I am given two metric measure (MM) spaces $(X, \mu, d_{X})$, $(Y, \nu, d_{Y})$, where $X, Y \in \mathbb{E}^{2}$ Euclidean. I would like to minimize the Kullback-Leibler divergence between $\mu$ and $\nu \circ \phi^{-1}$ by optimizing $\phi : Y \rightarrow X$, diffeomorphism. The problem is the following \begin{equation} J[\phi] = KL(\mu || \nu \circ \phi^{-1})= \int \log{\left( \frac{d \mu}{d \nu \circ \phi^{-1}} \right)} d\mu \rightarrow min_{\phi} \end{equation} To do so I am planning to compute the functional derivative of $J[\phi]$, however I end up with the following expression, which seems hard to variate.

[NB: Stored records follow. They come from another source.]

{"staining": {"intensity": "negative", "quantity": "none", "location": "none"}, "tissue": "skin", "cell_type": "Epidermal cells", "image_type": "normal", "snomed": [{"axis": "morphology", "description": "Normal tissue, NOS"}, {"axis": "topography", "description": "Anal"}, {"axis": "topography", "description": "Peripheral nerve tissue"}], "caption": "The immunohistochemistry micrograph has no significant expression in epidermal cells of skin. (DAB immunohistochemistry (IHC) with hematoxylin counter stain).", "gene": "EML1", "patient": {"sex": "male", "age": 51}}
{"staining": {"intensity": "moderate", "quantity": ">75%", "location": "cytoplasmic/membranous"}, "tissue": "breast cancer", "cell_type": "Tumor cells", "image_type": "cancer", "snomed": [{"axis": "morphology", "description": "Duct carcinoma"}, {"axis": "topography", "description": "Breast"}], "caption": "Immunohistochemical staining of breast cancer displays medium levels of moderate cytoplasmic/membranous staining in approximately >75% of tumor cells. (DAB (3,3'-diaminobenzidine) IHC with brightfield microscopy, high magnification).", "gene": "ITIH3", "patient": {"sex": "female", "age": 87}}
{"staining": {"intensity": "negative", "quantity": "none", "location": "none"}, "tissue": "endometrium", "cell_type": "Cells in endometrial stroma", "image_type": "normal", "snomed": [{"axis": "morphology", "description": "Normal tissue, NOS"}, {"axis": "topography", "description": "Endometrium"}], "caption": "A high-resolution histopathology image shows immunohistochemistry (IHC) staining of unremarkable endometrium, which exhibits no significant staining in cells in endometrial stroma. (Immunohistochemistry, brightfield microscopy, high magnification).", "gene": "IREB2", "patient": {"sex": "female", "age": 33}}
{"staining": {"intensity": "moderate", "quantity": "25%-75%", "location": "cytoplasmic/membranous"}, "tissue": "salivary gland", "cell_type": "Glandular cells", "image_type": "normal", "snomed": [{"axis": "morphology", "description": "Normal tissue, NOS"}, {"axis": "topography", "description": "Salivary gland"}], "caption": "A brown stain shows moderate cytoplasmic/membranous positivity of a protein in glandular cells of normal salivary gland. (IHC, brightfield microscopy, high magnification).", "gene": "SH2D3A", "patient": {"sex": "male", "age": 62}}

In the following $\varepsilon \cdot h = \delta \phi$ is the variation and $\varepsilon \in \mathbb{R}, h \in L^{1}$. Based on my calculations and pushforward by diffeomorphism \begin{equation} \left[ \frac{d}{d \varepsilon} J[\phi + \varepsilon \cdot h] \right]_{\varepsilon = 0} = \left[ \frac{d}{d \varepsilon} \int \log \left( \frac{d \mu}{d \nu} \right) d \mu + \int\log(|\det(J_{\phi + \varepsilon \cdot h})|) d \mu \right]_{\varepsilon = 0},\ (1) \end{equation} where $J_{\phi}$ is the Jacobian of the diffeomorphism $\phi$. Deriving $(1)$ further one arrives at the following \begin{equation} \frac{\delta J[\phi]}{\delta \phi} = (J_{\phi}^{-1})^{T} = (J_{\phi}^{T})^{-1} \end{equation}
The problem here is, I can't see how this will minimize the KL divergence between $\mu$ and $\nu$. This rather proves that the KL divergence is unchanged when one of the measures is transformed with a diffeomorphism, since if $\phi$ is a diffeomorphism it will be a volume preserving measurable mapping, ending in $\det{(\phi)} =1$.
I have been thinking going on an alternative way with the conjugate of the KL divergence as the following \begin{equation} KL(\mu || \nu \circ \phi^{-1})=1 + \sup_{g}\left\{\int g d\mu - \int e^{g} d \nu \circ \phi^{-1} \right \} \text{, g is Borel measurable.} \end{equation}
Anyone has an idea or approach to minimize the KL divergence between two measures, by a push-forward of one of the measures?